Exercise materials section start

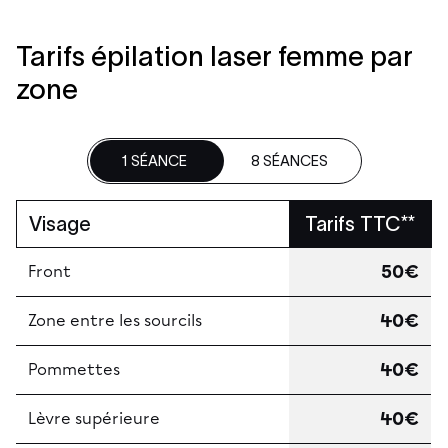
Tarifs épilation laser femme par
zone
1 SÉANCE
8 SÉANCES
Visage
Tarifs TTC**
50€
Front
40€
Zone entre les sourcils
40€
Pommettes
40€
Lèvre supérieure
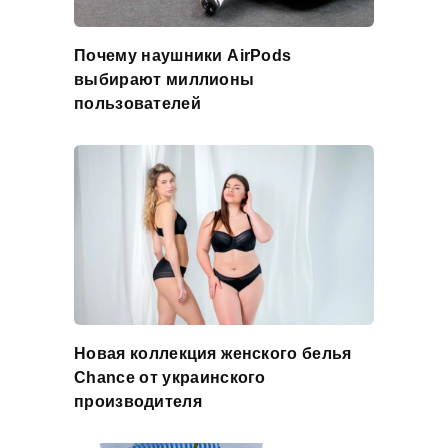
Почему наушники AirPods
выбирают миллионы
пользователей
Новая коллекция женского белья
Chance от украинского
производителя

Exercise materials section end

Task directions – Change every "40€" in the text of the records to "45€" and leave all else unchanged. Omit the pictures from your answer.

Response below –
Tarifs épilation laser femme par
zone
1 SÉANCE
8 SÉANCES
Visage
Tarifs TTC**
50€
Front
45€
Zone entre les sourcils
45€
Pommettes
45€
Lèvre supérieure
Почему наушники AirPods
выбирают миллионы
пользователей
Новая коллекция женского белья
Chance от украинского
производителя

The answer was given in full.